## What the task requires
Copy, word for word, the lines of the entries below between the one with "Property: 49 Keswick Road" and the one with "Applicant: Marie Lorquet/Attorney", inclusive, and leave out everything else.
[Start of Attachment]
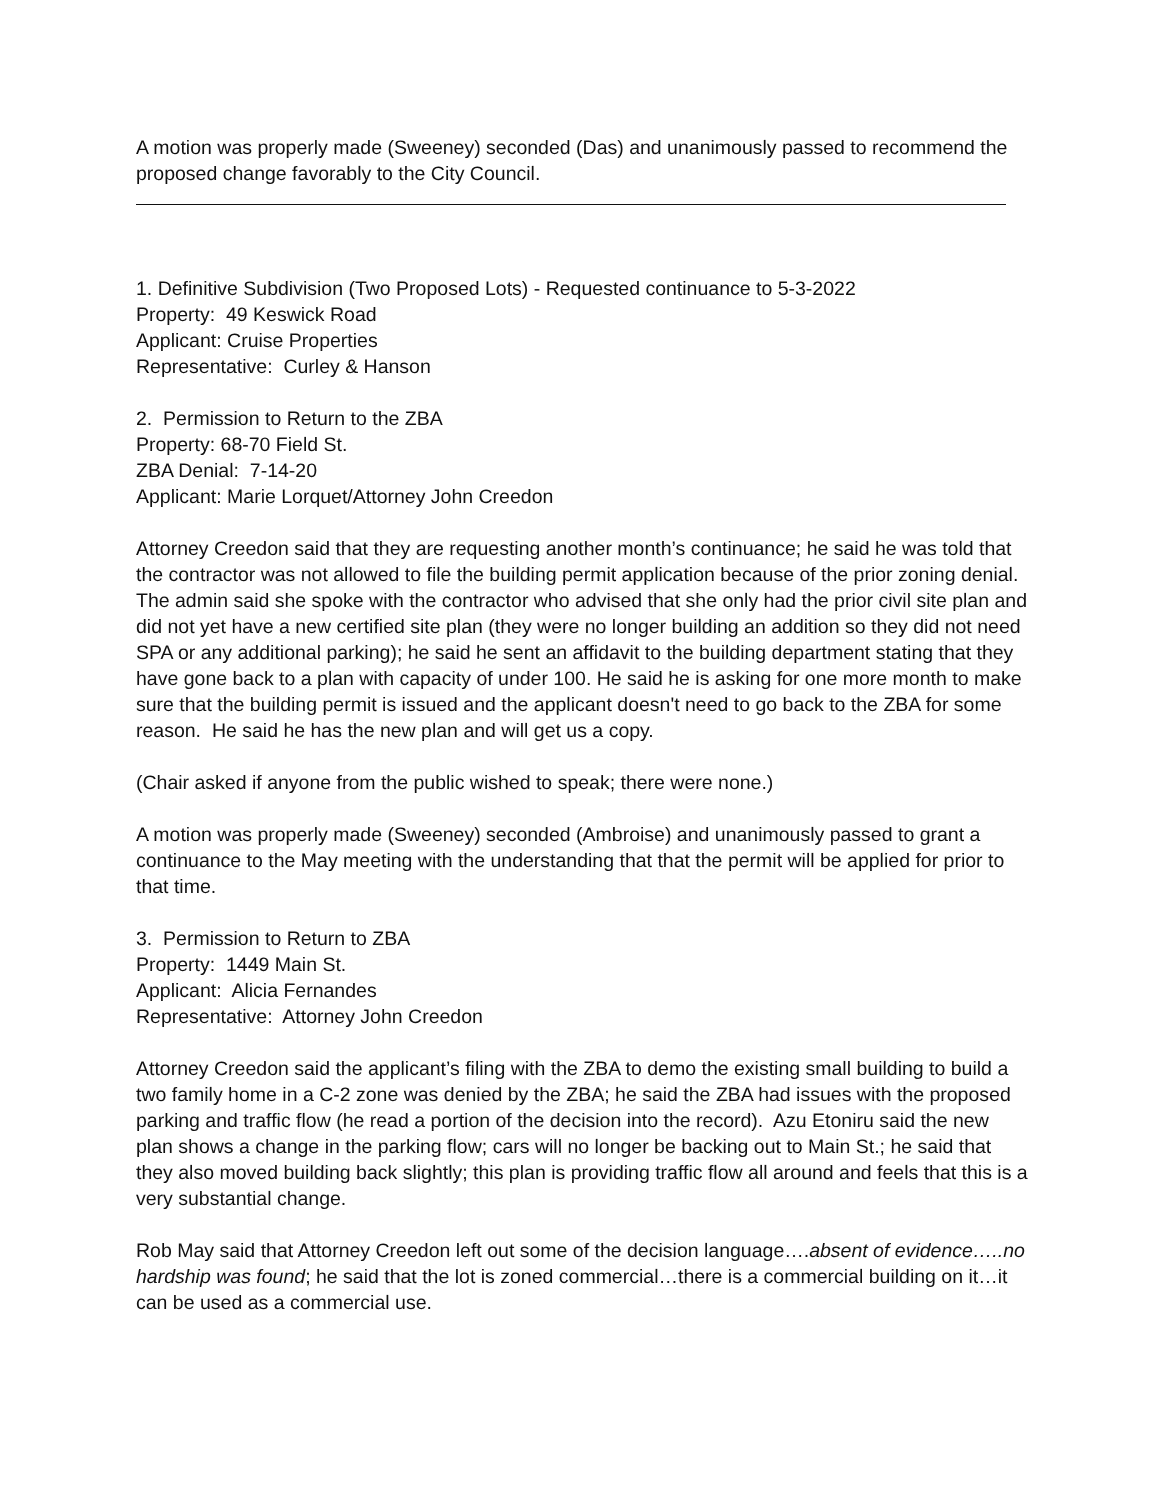A motion was properly made (Sweeney) seconded (Das) and unanimously passed to recommend the proposed change favorably to the City Council.
1. Definitive Subdivision (Two Proposed Lots) - Requested continuance to 5-3-2022
Property: 49 Keswick Road
Applicant: Cruise Properties
Representative: Curley & Hanson
2. Permission to Return to the ZBA
Property: 68-70 Field St.
ZBA Denial: 7-14-20
Applicant: Marie Lorquet/Attorney John Creedon
Attorney Creedon said that they are requesting another month’s continuance; he said he was told that the contractor was not allowed to file the building permit application because of the prior zoning denial. The admin said she spoke with the contractor who advised that she only had the prior civil site plan and did not yet have a new certified site plan (they were no longer building an addition so they did not need SPA or any additional parking); he said he sent an affidavit to the building department stating that they have gone back to a plan with capacity of under 100. He said he is asking for one more month to make sure that the building permit is issued and the applicant doesn't need to go back to the ZBA for some reason. He said he has the new plan and will get us a copy.
(Chair asked if anyone from the public wished to speak; there were none.)
A motion was properly made (Sweeney) seconded (Ambroise) and unanimously passed to grant a continuance to the May meeting with the understanding that that the permit will be applied for prior to that time.
3. Permission to Return to ZBA
Property: 1449 Main St.
Applicant: Alicia Fernandes
Representative: Attorney John Creedon
Attorney Creedon said the applicant’s filing with the ZBA to demo the existing small building to build a two family home in a C-2 zone was denied by the ZBA; he said the ZBA had issues with the proposed parking and traffic flow (he read a portion of the decision into the record). Azu Etoniru said the new plan shows a change in the parking flow; cars will no longer be backing out to Main St.; he said that they also moved building back slightly; this plan is providing traffic flow all around and feels that this is a very substantial change.
Rob May said that Attorney Creedon left out some of the decision language….absent of evidence…..no hardship was found; he said that the lot is zoned commercial…there is a commercial building on it…it can be used as a commercial use.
[End of Attachment]
## Response to the task
Property: 49 Keswick Road
Applicant: Cruise Properties
Representative: Curley & Hanson
2. Permission to Return to the ZBA
Property: 68-70 Field St.
ZBA Denial: 7-14-20
Applicant: Marie Lorquet/Attorney John Creedon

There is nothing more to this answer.